Retype the lines of the listing from the line with "Mobile Marketing Tips for Independent" up to and including the line with "motion on th", each one unchanged, and leave the pictures out.

→ SUPPLIED DATA:
────
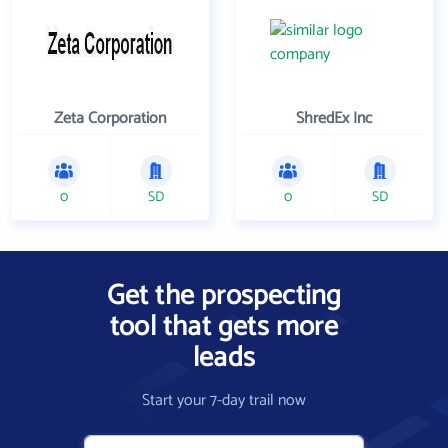
Zeta Corporation
ShredEx Inc
0
SD
0
SD
Get the prospecting
tool that gets more
leads
Start your 7-day trail now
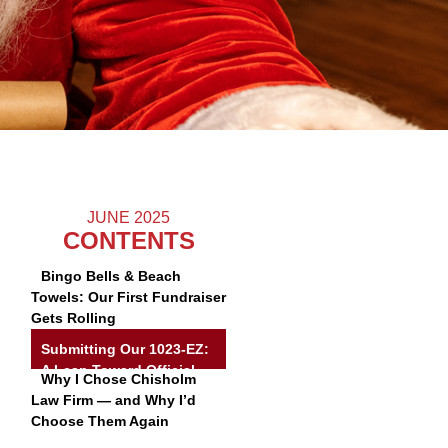
JUNE 2025
CONTENTS
Bingo Bells & Beach
Towels: Our First Fundraiser
Gets Rolling
Submitting Our 1023-EZ:
A Leap Toward Official
Why I Chose Chisholm
Nonprofit Status
Law Firm — and Why I’d
Choose Them Again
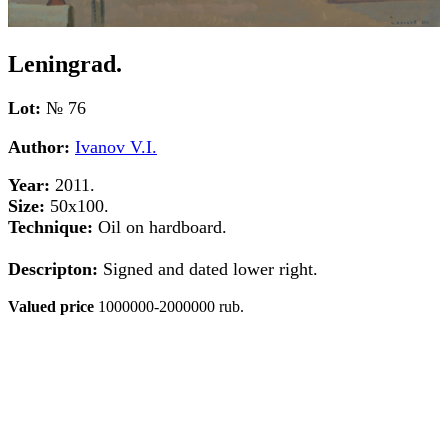
Leningrad.
Lot:
№ 76
Author:
Ivanov V.I.
Year:
2011.
Size:
50х100.
Technique:
Oil on hardboard.
Descripton:
Signed and dated lower right.
Valued price
1000000-2000000 rub.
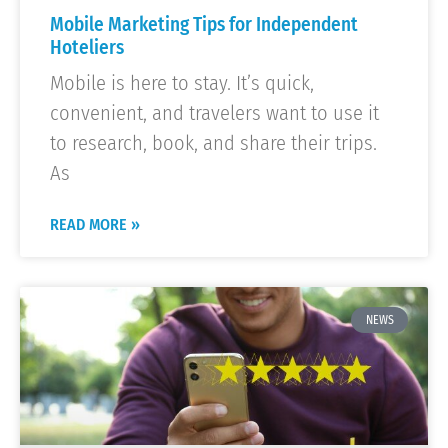
Mobile Marketing Tips for Independent
Hoteliers
Mobile is here to stay. It’s quick,
convenient, and travelers want to use it
to research, book, and share their trips.
As
READ MORE »
NEWS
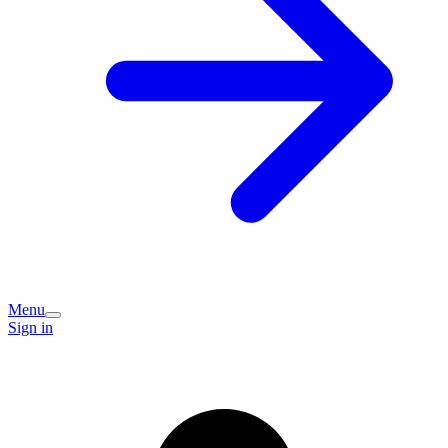
Menu
Sign in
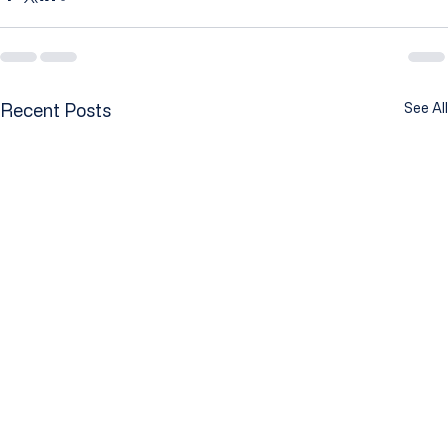
Recent Posts
See All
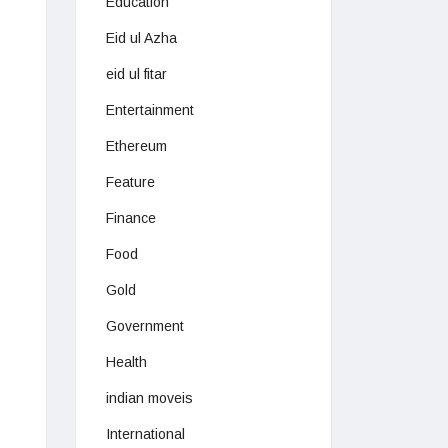
Education
Eid ul Azha
eid ul fitar
Entertainment
Ethereum
Feature
Finance
Food
Gold
Government
Health
indian moveis
International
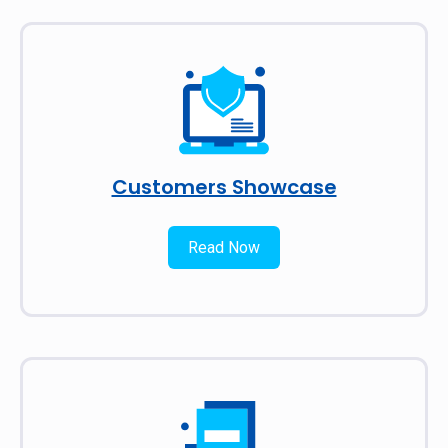
Customers Showcase
Read Now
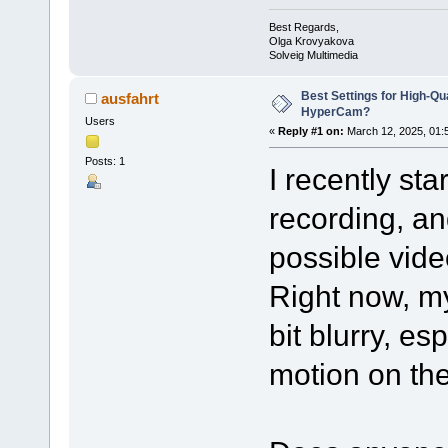
Best Regards,
Olga Krovyakova
Solveig Multimedia
Best Settings for High-Qu
ausfahrt
HyperCam?
Users
«
Reply #1 on:
March 12, 2025, 01:
Posts: 1
I recently st
recording, an
possible video
Right now, m
bit blurry, es
motion on th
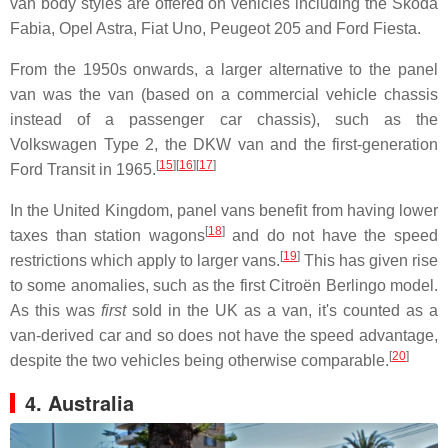
van body styles are offered on vehicles including the Škoda
Fabia, Opel Astra, Fiat Uno, Peugeot 205 and Ford Fiesta.
From the 1950s onwards, a larger alternative to the panel
van was the van (based on a commercial vehicle chassis
instead of a passenger car chassis), such as the
Volkswagen Type 2, the DKW van and the first-generation
[
15
]
[
16
]
[
17
]
Ford Transit in 1965.
In the United Kingdom, panel vans benefit from having lower
[
18
]
taxes than station wagons
and do not have the speed
[
19
]
restrictions which apply to larger vans.
This has given rise
to some anomalies, such as the first Citroën Berlingo model.
As this was
first
sold in the UK as a van, it's counted as a
van-derived car and so does not have the speed advantage,
[
20
]
despite the two vehicles being otherwise comparable.
4. Australia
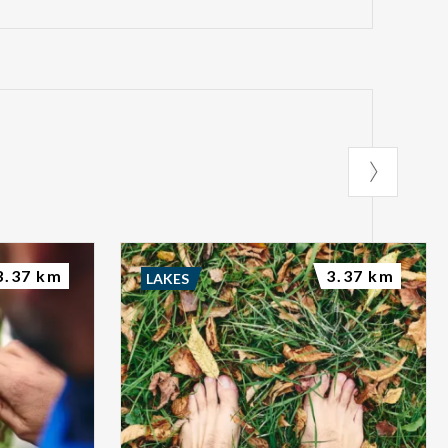
3.37 km
3.37 km
LAKES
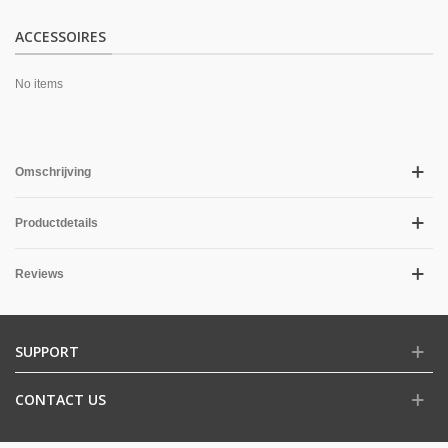
ACCESSOIRES
No items
Omschrijving
Productdetails
Reviews
SUPPORT
CONTACT US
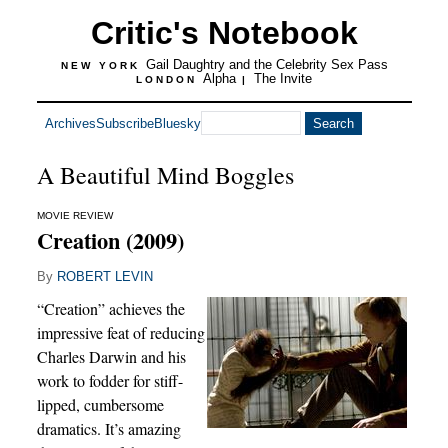
Critic's Notebook
Gail Daughtry and the Celebrity Sex Pass
NEW YORK
Alpha
The Invite
LONDON
|
Archives
Subscribe
Bluesky
A Beautiful Mind Boggles
MOVIE REVIEW
Creation (2009)
By
ROBERT LEVIN
“Creation” achieves the
impressive feat of reducing
Charles Darwin and his
work to fodder for stiff-
lipped, cumbersome
dramatics. It’s amazing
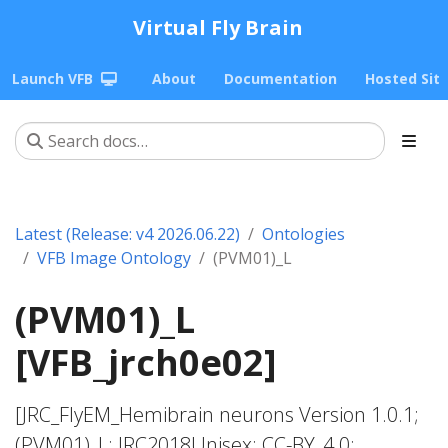
Virtual Fly Brain
Launch VFB
About
Documentation
Hosted Sit
Latest (Release: v4 2026.06.22)
Ontologies
VFB Image Ontology
(PVM01)_L
(PVM01)_L
[VFB_jrch0e02]
[JRC_FlyEM_Hemibrain neurons Version 1.0.1;
(PVM01)_L; JRC2018Unisex; CC-BY_4.0;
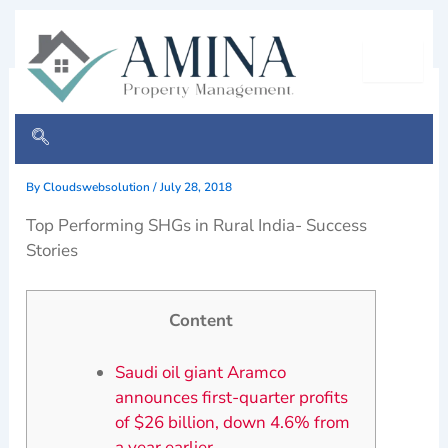
Skip
to
content
Oil Profit robot official win
easy
By
Cloudswebsolution
/
July 28, 2018
Top Performing SHGs in Rural India- Success
Stories
Content
Saudi oil giant Aramco
announces first-quarter profits
of $26 billion, down 4.6% from
a year earlier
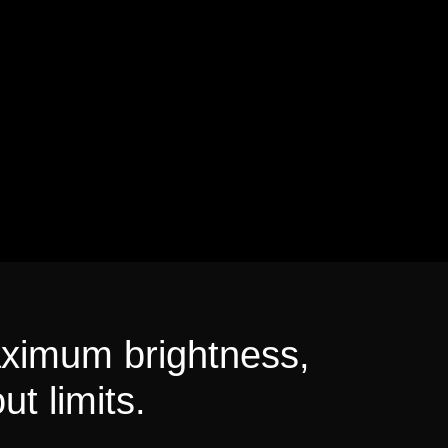
aximum brightness,
ut limits.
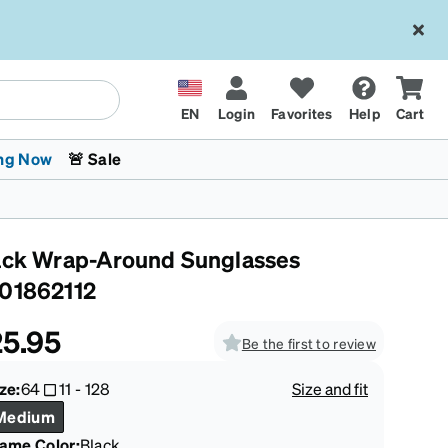
EN
Login
Favorites
Help
Cart
ng Now
🚨 Sale
ack Wrap-Around Sunglasses
01862112
5.95
Be the first to review
 Stokes
The Trend Shop
Kids Glasses
Fashion Sunglasses
Cycling
Transitions® XTRActive
CrossFit Games 2026
ze:
64
11
-
128
Size and fit
Medium
rame Color
:
Black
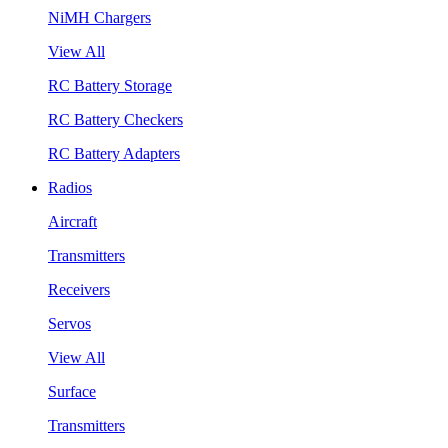
NiMH Chargers
View All
RC Battery Storage
RC Battery Checkers
RC Battery Adapters
Radios
Aircraft
Transmitters
Receivers
Servos
View All
Surface
Transmitters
────
→ TASK SOLUTION:
Mobile Marketing Tips for Independent
Hoteliers
Mobile is here to stay. It’s quick,
convenient, and travelers want to use it
to research, book, and share their trips.
As
READ MORE »
NEWS
Menu
Sign in
Recent Posts
See All
Education
Eid ul Azha
eid ul fitar
Entertainment
Ethereum
Feature
Finance
Food
Gold
Government
Health
indian moveis
International
Customers Showcase
Read Now
Best Regards,
Olga Krovyakova
Solveig Multimedia
Best Settings for High-Qu
ausfahrt
HyperCam?
Users
«
Reply #1 on:
March 12, 2025, 01:
Posts: 1
I recently st
recording, an
possible video
Right now, m
bit blurry, es
motion on th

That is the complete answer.